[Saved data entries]
○ ○ ○ ○
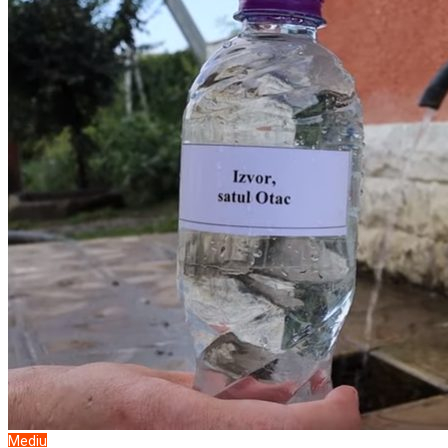
Mediu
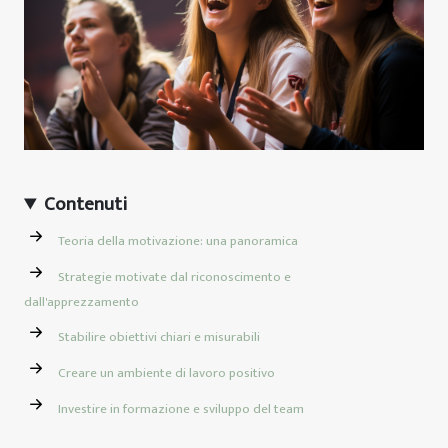
Contenuti
Teoria della motivazione: una panoramica
Strategie motivate dal riconoscimento e
dall'apprezzamento
Stabilire obiettivi chiari e misurabili
Creare un ambiente di lavoro positivo
Investire in formazione e sviluppo del team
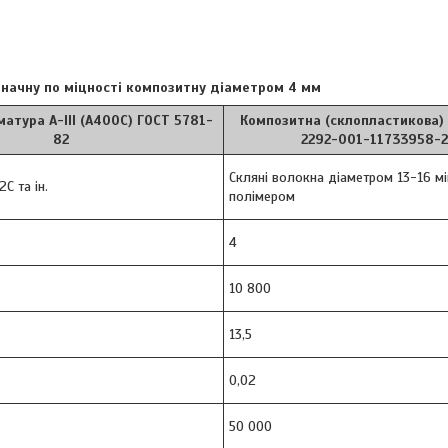
значну по міцності композитну діаметром 4 мм
атура А-III (А400С) ГОСТ 5781-
Композитна (склопластикова)
82
2292-001-11733958-
Скляні волокна діаметром 13-16 мі
С та ін.
полімером
4
10 800
13,5
0,02
50 000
○ ○ ○ ○
▶ Description of the task: Going through the data above, please tally the lines that contain the string "діаметром" and return only the total.

▶ Result for this exercise: 2